Within the response of this PATCH request, there will be a field no_sim_change, this is the field used to show if the SIM card has been changed recently, which could be an indication whether the owner of the SIM card may be a victim of SIM swap fraud. If the value is true, then proceed with the SubscriberCheck.

Finally, your backend server would need to return a success or failure response to your mobile application to allow the user of this application to proceed.

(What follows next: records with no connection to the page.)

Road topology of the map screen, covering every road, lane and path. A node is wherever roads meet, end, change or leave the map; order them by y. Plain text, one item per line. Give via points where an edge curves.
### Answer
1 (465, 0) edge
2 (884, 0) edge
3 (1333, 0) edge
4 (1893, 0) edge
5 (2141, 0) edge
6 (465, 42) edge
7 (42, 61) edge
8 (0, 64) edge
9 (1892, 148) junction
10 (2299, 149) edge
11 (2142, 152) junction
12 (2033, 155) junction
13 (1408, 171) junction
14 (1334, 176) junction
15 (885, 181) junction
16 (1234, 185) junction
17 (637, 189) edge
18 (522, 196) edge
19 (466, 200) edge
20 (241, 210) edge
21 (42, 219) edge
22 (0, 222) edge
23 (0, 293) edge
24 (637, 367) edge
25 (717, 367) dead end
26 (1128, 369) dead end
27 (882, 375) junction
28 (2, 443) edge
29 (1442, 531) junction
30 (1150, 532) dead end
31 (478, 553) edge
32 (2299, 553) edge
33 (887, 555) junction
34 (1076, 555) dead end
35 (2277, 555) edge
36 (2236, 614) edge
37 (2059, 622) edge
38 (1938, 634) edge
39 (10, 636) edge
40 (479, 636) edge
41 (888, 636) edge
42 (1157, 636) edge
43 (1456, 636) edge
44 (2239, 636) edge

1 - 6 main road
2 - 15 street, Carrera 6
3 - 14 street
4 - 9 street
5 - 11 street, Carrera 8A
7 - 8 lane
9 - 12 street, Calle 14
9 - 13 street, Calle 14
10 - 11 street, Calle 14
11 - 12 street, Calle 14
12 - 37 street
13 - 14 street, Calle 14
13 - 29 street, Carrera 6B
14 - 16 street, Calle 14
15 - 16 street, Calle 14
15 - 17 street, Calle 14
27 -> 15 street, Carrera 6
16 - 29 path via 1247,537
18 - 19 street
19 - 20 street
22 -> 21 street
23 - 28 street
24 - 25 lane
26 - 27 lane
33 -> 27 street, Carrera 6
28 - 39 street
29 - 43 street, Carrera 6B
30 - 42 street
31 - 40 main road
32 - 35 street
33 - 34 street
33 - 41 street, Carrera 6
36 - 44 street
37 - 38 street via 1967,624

4. Setup the iOS example application

Clone and configure the iOS example application

Open a new terminal and ensure you are in the tru-id-phonecheck-example working directory. Run the following command to clone the iOS example into a app-example-ios directory:

git clone git@github.com:tru-ID/app-example-ios.git

Ensure your iOS device is connected via USB. Launch XCode, open app-example-ios/Sample.xcodeproj and set your iOS device as your deployment target:

Setting Deployment Target in XCode

Open Sample.xcodeproj in XCode, activate the Build Settings tab and check the following:

  • Ensure that Signing -> Development Team is set correctly
  • Update User-Defined -> MY_APP_SERVER_URL to point to the ngrok URL of your running Node.js server

Install and run the iOS App

Select "Run" in XCode to install and run the application on your iOS device.

5. Perform a SubscriberCheck

Enter your phone number including the country code and click "Verify my phone number". The application will look similar to the following:

phone device wrapper

With that, you've completed your first tru.ID SubscriberCheck from an iOS application.